If a primary server fails or needs to be removed from the replication cluster, a new primary server must be designated, to ensure the cluster continues to function correctly. This can be done with ltcluster standby promote, which promotes the standby on the current server to primary.

To demonstrate this, set up a replication cluster with a primary and two attached standby servers so that the cluster looks like this:

     $ ltcluster -f /etc/ltcluster.conf cluster show
     ID | Name  | Role    | Status    | Upstream | Location | Connection string
    ----+-------+---------+-----------+----------+----------+--------------------------------------
     1  | node1 | primary | * running |          | default  | host=node1 dbname=ltcluster user=ltcluster
     2  | node2 | standby |   running | node1    | default  | host=node2 dbname=ltcluster user=ltcluster
     3  | node3 | standby |   running | node1    | default  | host=node3 dbname=ltcluster user=ltcluster

Stop the current primary with e.g.:

   $ lt_ctl -D /var/lib/lightdb/data -m fast stop

At this point the replication cluster will be in a partially disabled state, with both standbys accepting read-only connections while attempting to connect to the stopped primary.
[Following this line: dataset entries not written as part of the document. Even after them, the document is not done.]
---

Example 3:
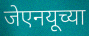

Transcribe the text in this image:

जेएनयूच्या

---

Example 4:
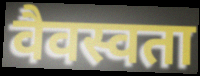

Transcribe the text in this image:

वैवस्वता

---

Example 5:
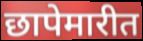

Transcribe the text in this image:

छापेमारीत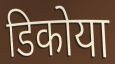
डिकोयाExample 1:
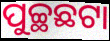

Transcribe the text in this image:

ପୁଚ୍ଛଛଟା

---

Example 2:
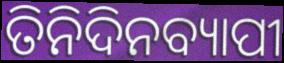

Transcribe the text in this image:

ତିନିଦିନବ୍ୟାପୀ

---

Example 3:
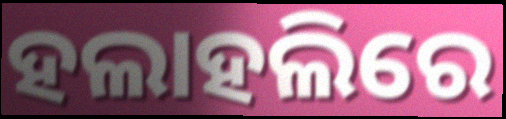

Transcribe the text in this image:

ହଲାହଲିରେ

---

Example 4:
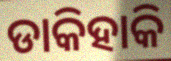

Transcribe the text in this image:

ଡାକିହାକି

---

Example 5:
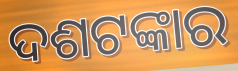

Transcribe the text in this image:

ଦଶଟଙ୍କାର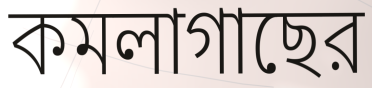
কমলাগাছের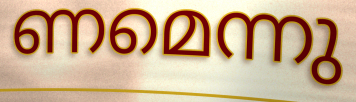
ണമെന്നുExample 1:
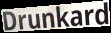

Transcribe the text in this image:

Drunkard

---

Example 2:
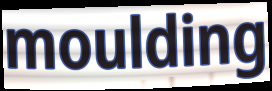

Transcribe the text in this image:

moulding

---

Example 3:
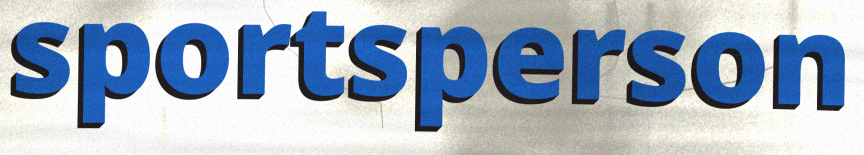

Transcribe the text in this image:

sportsperson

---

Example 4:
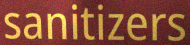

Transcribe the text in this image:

sanitizers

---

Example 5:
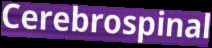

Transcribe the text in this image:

Cerebrospinal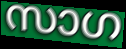
സാഗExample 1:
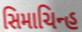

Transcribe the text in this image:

સિમાચિન્હ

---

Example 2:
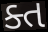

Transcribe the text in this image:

ક્ત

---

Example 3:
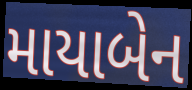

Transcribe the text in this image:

માયાબેન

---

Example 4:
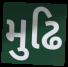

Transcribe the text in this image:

મુઢિ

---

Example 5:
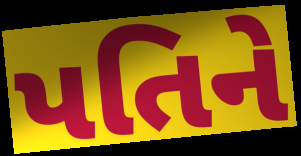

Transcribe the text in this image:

પતિને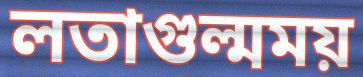
লতাগুল্মময়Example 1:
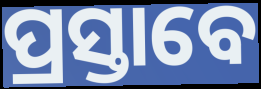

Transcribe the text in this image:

ପ୍ରସ୍ତାବେ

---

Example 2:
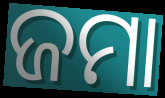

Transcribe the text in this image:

ଜମା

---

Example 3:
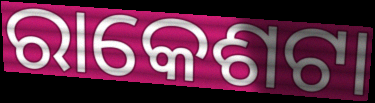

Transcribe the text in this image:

ରାକେଶଟା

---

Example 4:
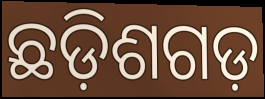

Note that the ltcluster metadata table will not yet have been updated; executing ltcluster cluster show will note the discrepancy:

    $ ltcluster -f /etc/ltcluster.conf cluster show
     ID | Name  | Role    | Status        | Upstream | Location | Connection string
    ----+-------+---------+---------------+----------+----------+--------------------------------------
     1  | node1 | primary | ? unreachable |          | default  | host=node1 dbname=ltcluster user=ltcluster
     2  | node2 | standby |   running     | node1    | default  | host=node2 dbname=ltcluster user=ltcluster
     3  | node3 | standby |   running     | node1    | default  | host=node3 dbname=ltcluster user=ltcluster

    WARNING: following issues were detected
    node "node1" (ID: 1) is registered as an active primary but is unreachable

Now promote the first standby with:

   $ ltcluster -f /etc/ltcluster.conf standby promote

This will produce output similar to the following:

    INFO: connecting to standby database
    NOTICE: promoting standby
    DETAIL: promoting server using "lt_ctl -l /var/log/lightdb/startup.log -w -D '/var/lib/lightdb/data' promote"
    server promoting
    INFO: reconnecting to promoted server
    NOTICE: STANDBY PROMOTE successful
    DETAIL: node 2 was successfully promoted to primary

Executing ltcluster cluster show will show the current state; as there is now an active primary, the previous warning will not be displayed:

    $ ltcluster -f /etc/ltcluster.conf cluster show
     ID | Name  | Role    | Status    | Upstream | Location | Connection string
    ----+-------+---------+-----------+----------+----------+--------------------------------------
     1  | node1 | primary | - failed  |          | default  | host=node1 dbname=ltcluster user=ltcluster
     2  | node2 | primary | * running |          | default  | host=node2 dbname=ltcluster user=ltcluster
     3  | node3 | standby |   running | node1    | default  | host=node3 dbname=ltcluster user=ltcluster

However the sole remaining standby (node3) is still trying to replicate from the failed primary; ltcluster standby follow must now be executed to rectify this situation (see Chapter 6 for example).